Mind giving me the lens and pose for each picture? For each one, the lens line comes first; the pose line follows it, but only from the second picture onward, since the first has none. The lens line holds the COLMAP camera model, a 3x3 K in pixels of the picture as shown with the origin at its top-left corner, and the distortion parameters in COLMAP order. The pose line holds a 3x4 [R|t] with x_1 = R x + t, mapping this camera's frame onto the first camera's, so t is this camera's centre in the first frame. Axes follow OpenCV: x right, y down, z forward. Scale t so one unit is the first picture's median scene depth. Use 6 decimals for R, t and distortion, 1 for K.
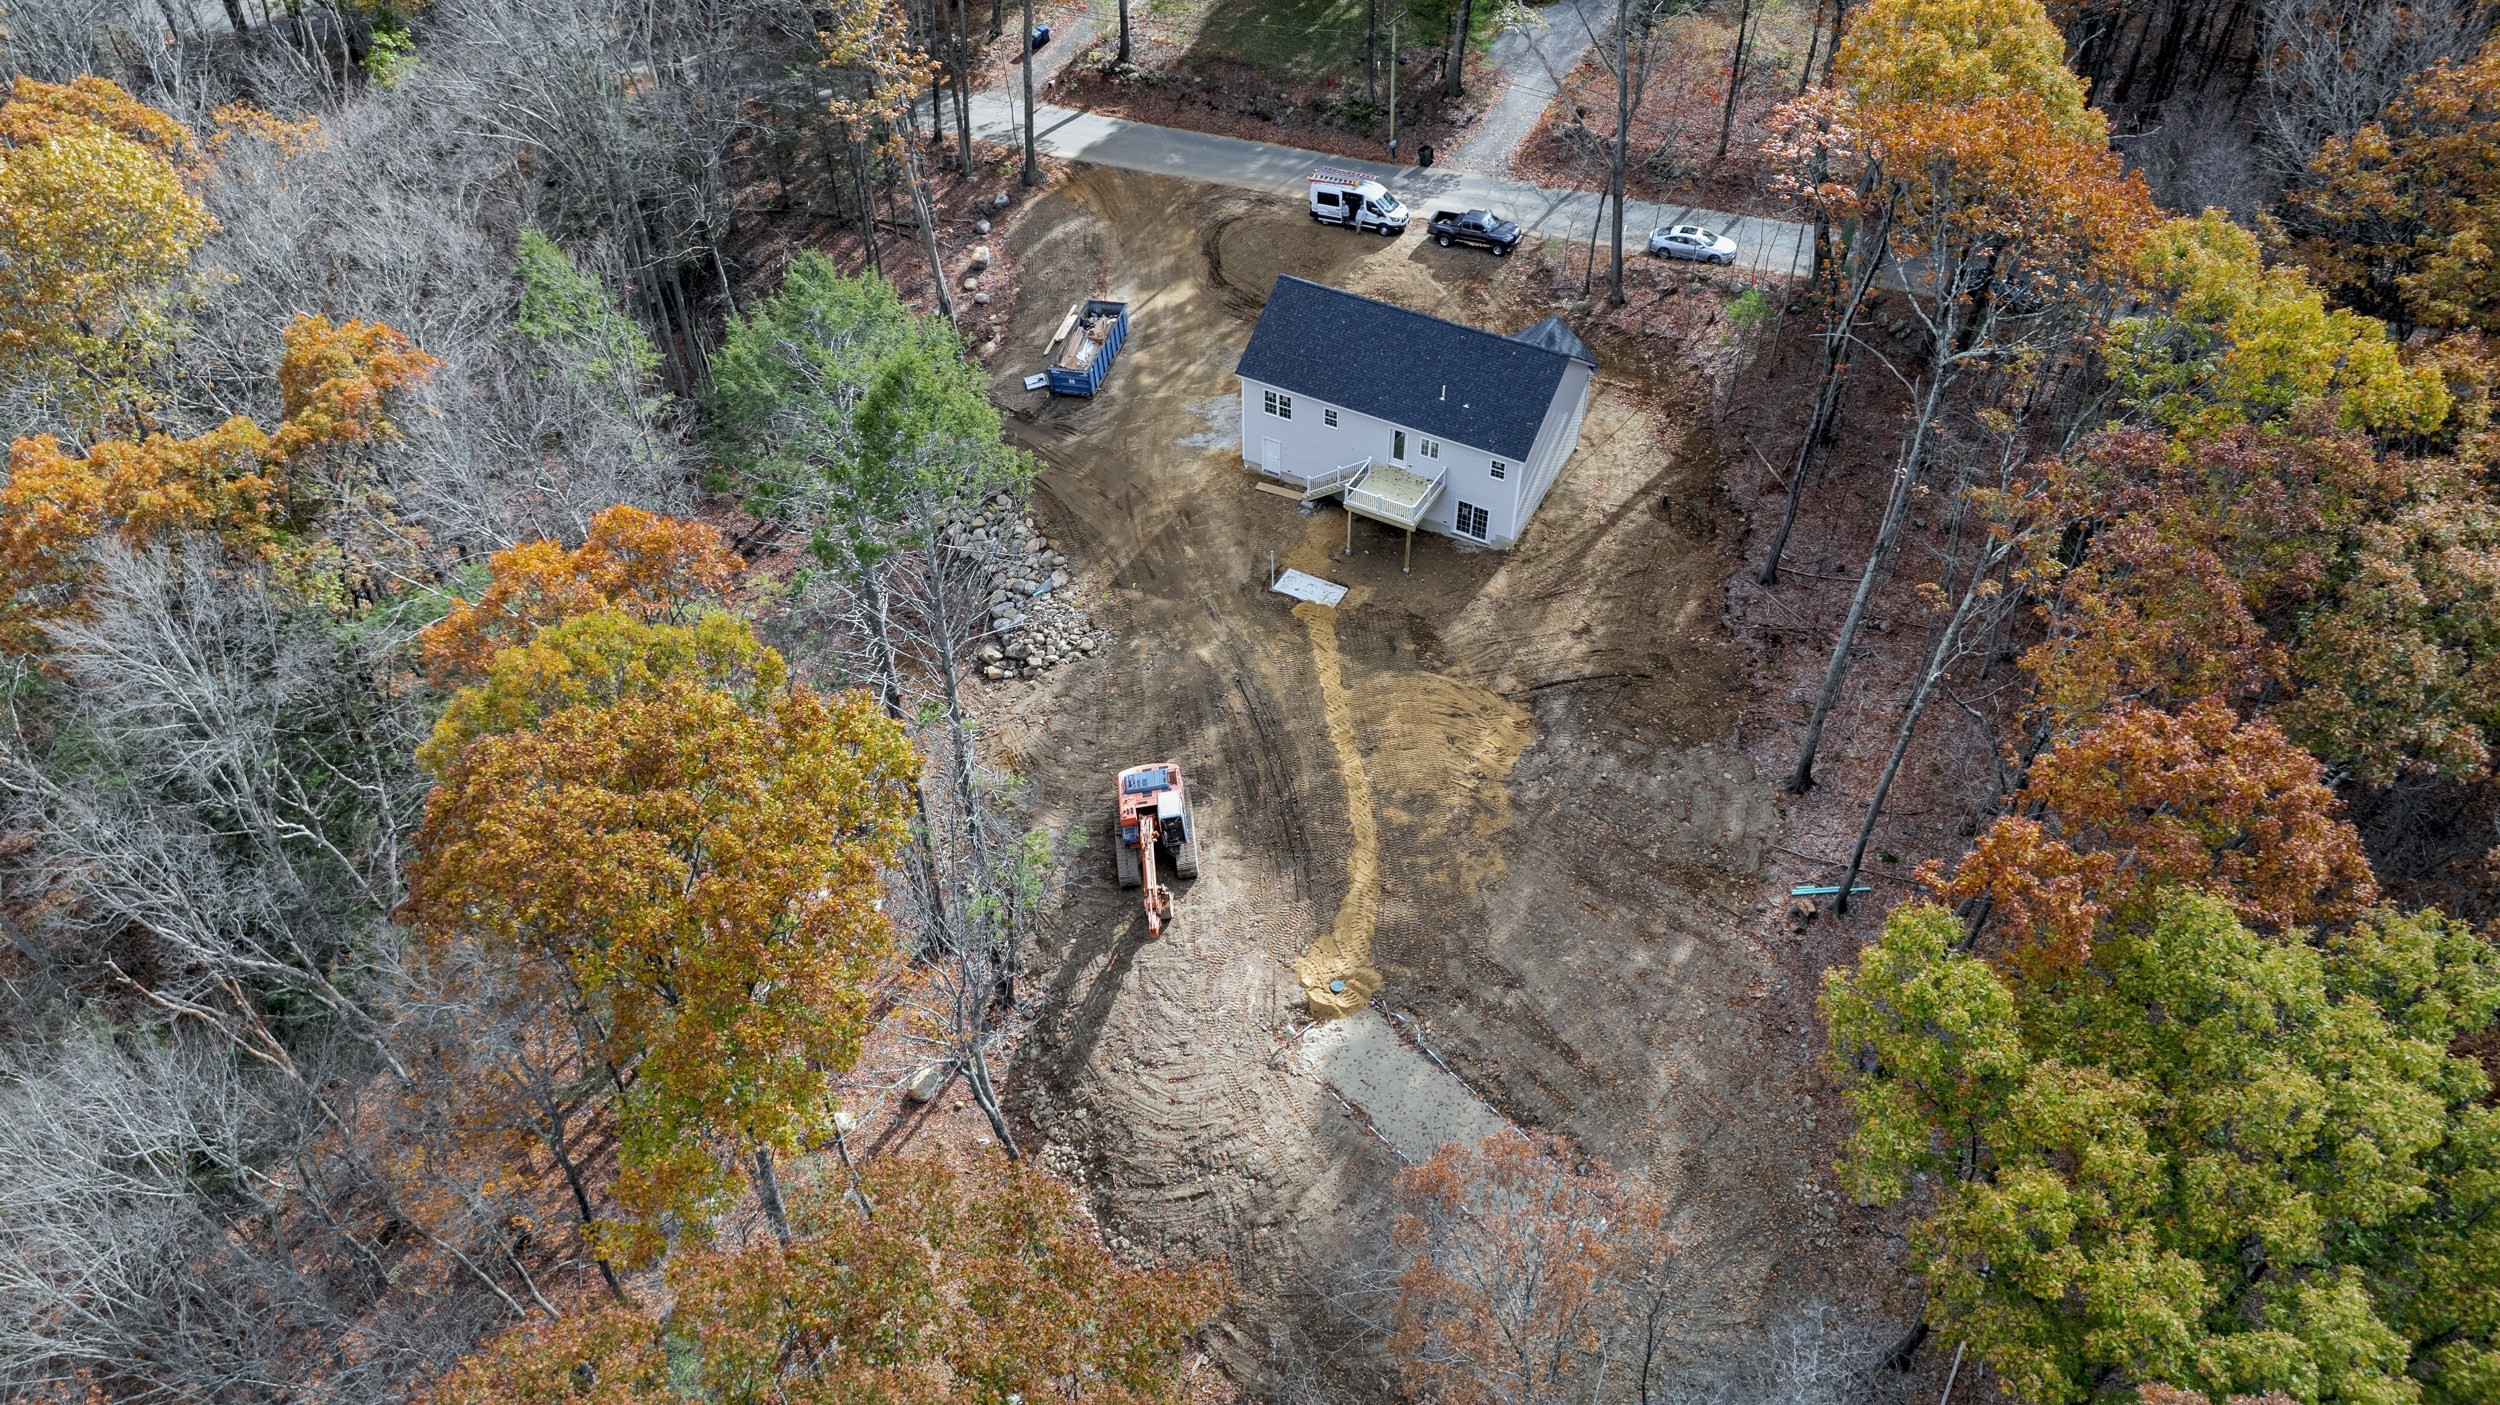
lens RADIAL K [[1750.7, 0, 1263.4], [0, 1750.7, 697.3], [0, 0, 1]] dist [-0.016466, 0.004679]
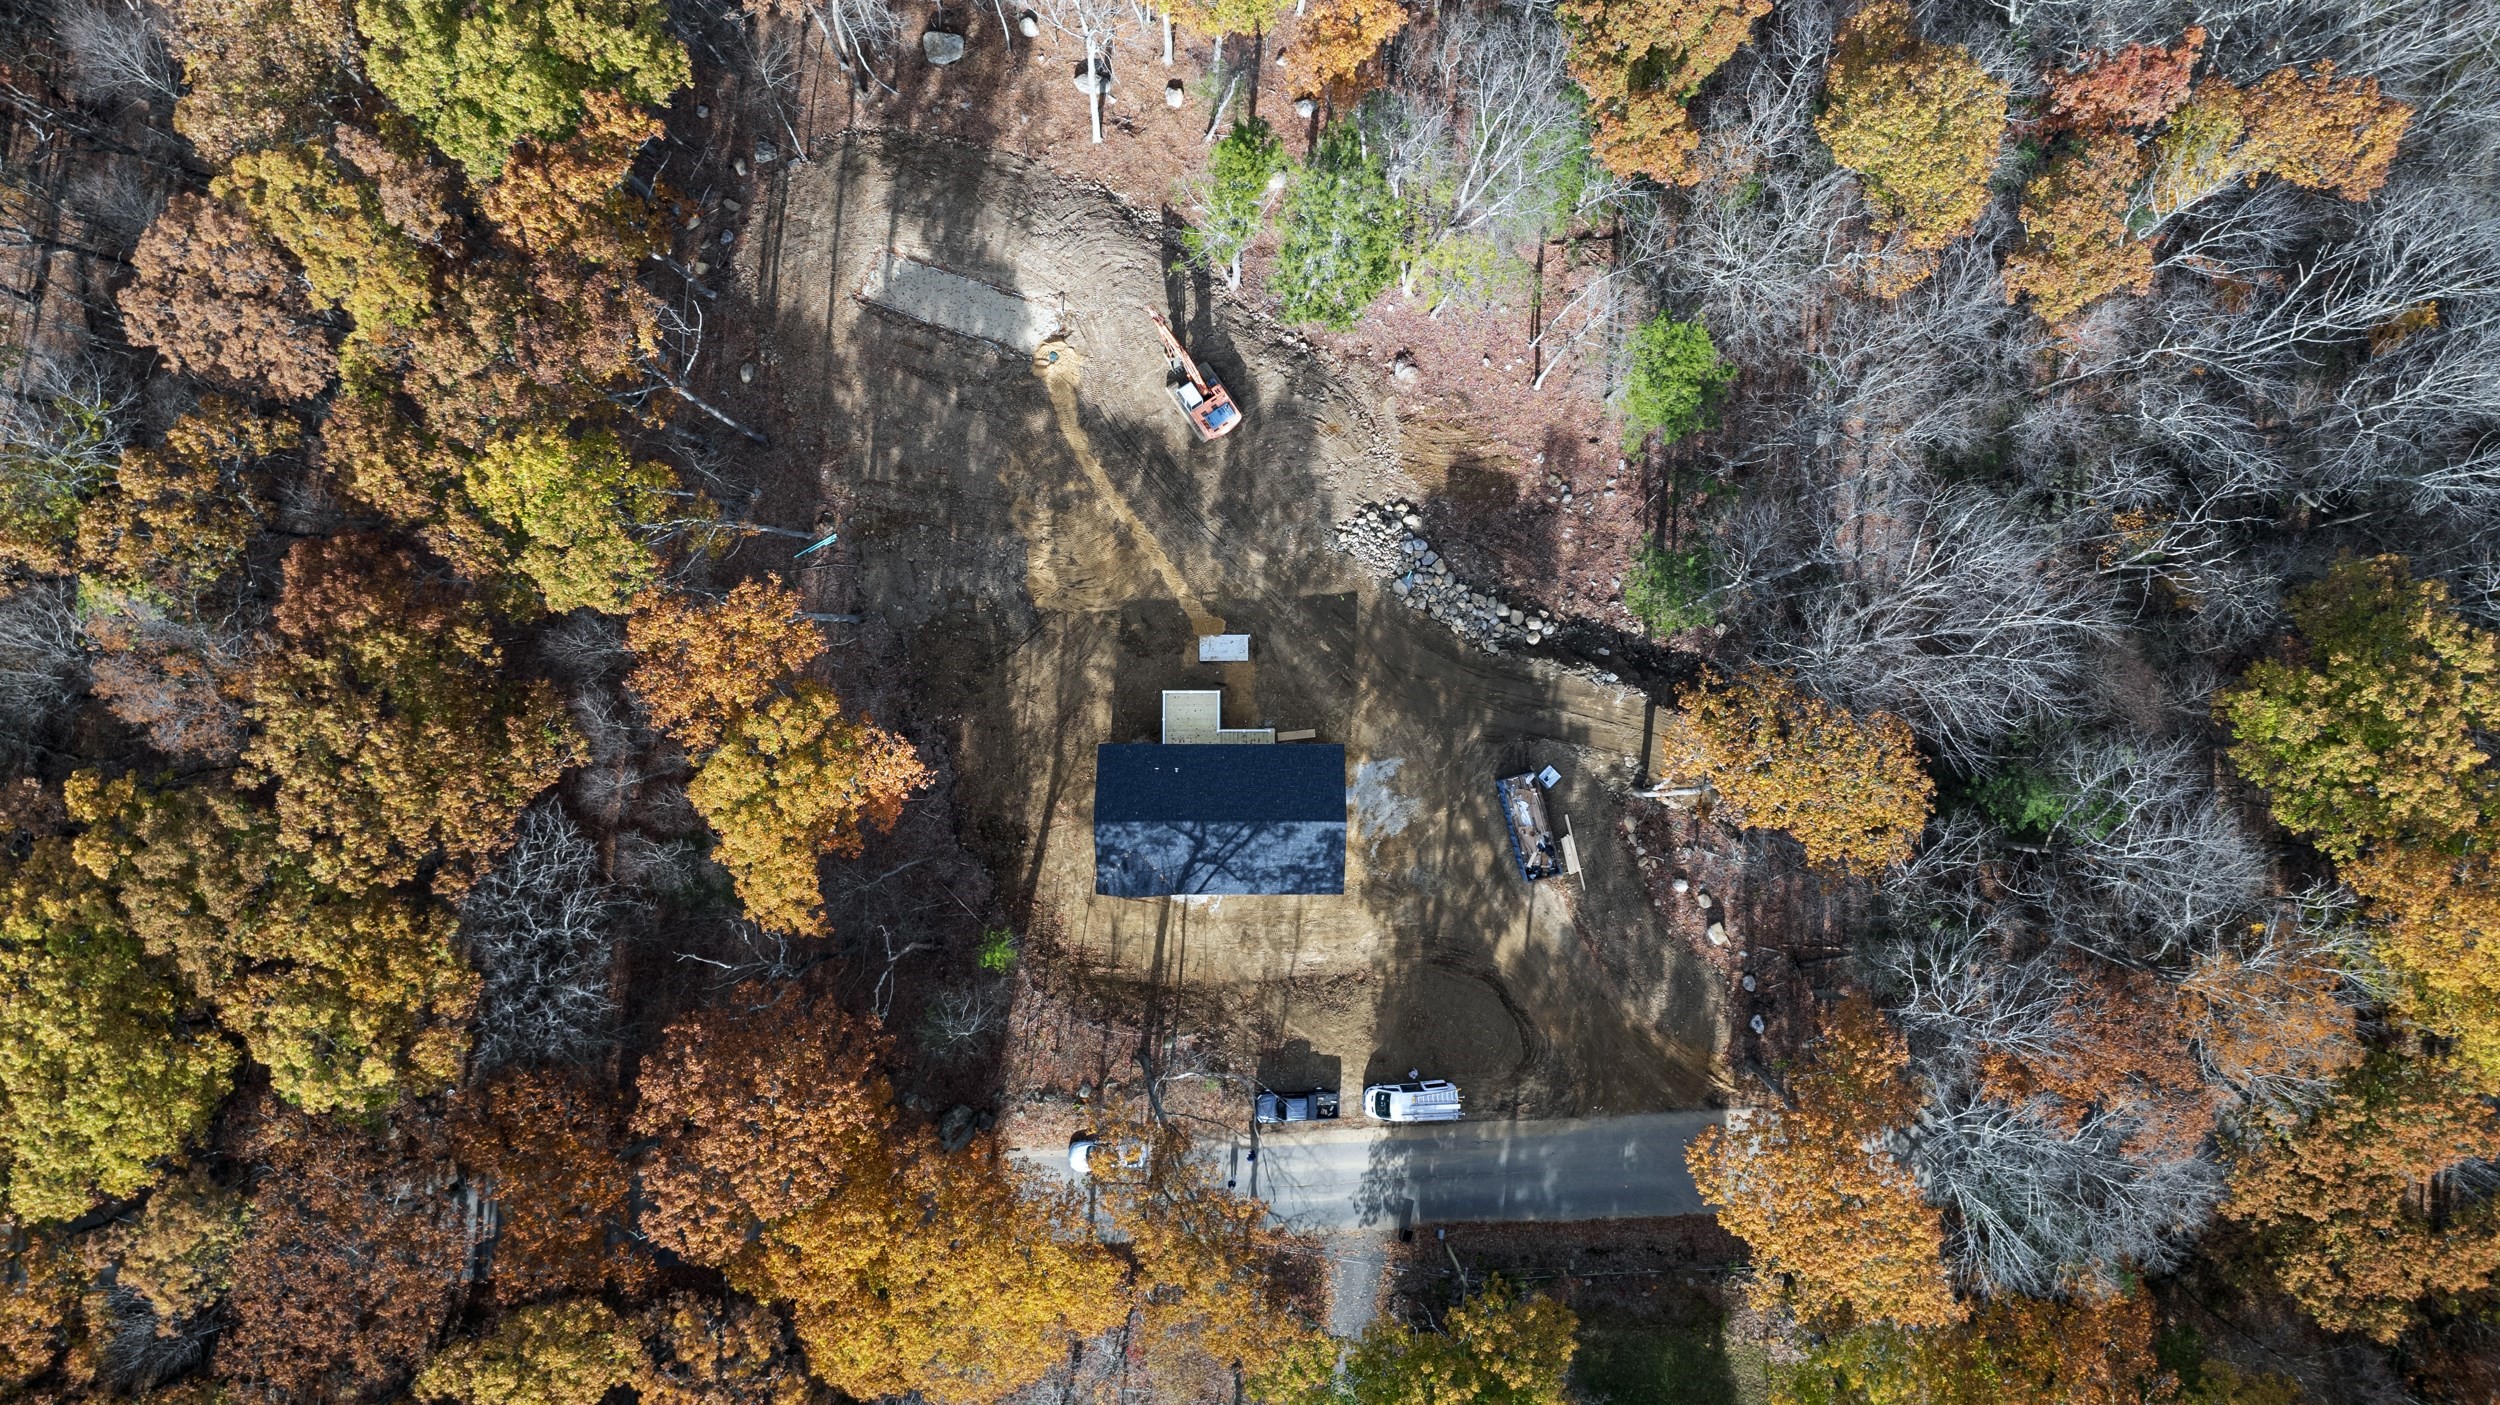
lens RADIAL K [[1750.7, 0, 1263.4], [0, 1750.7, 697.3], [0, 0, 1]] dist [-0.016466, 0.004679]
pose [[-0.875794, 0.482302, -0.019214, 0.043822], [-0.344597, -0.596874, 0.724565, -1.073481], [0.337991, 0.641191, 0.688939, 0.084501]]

================================

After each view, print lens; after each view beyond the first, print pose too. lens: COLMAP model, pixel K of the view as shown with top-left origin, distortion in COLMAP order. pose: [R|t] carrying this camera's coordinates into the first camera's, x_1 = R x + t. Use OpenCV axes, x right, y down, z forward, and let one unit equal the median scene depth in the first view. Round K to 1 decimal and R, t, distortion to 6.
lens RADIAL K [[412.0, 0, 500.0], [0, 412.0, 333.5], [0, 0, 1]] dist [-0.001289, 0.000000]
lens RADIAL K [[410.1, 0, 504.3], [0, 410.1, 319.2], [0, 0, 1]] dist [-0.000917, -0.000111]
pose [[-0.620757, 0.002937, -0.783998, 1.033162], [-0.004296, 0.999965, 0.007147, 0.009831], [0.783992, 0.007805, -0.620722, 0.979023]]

================================

What to do.
Set down the lines starting at the one containing "After each view, print" and ending at the one containing "0.007805, -0.620722, 0.979023]]", copied exactly.

Result for this task.
After each view, print lens; after each view beyond the first, print pose too. lens: COLMAP model, pixel K of the view as shown with top-left origin, distortion in COLMAP order. pose: [R|t] carrying this camera's coordinates into the first camera's, x_1 = R x + t. Use OpenCV axes, x right, y down, z forward, and let one unit equal the median scene depth in the first view. Round K to 1 decimal and R, t, distortion to 6.
lens RADIAL K [[412.0, 0, 500.0], [0, 412.0, 333.5], [0, 0, 1]] dist [-0.001289, 0.000000]
lens RADIAL K [[410.1, 0, 504.3], [0, 410.1, 319.2], [0, 0, 1]] dist [-0.000917, -0.000111]
pose [[-0.620757, 0.002937, -0.783998, 1.033162], [-0.004296, 0.999965, 0.007147, 0.009831], [0.783992, 0.007805, -0.620722, 0.979023]]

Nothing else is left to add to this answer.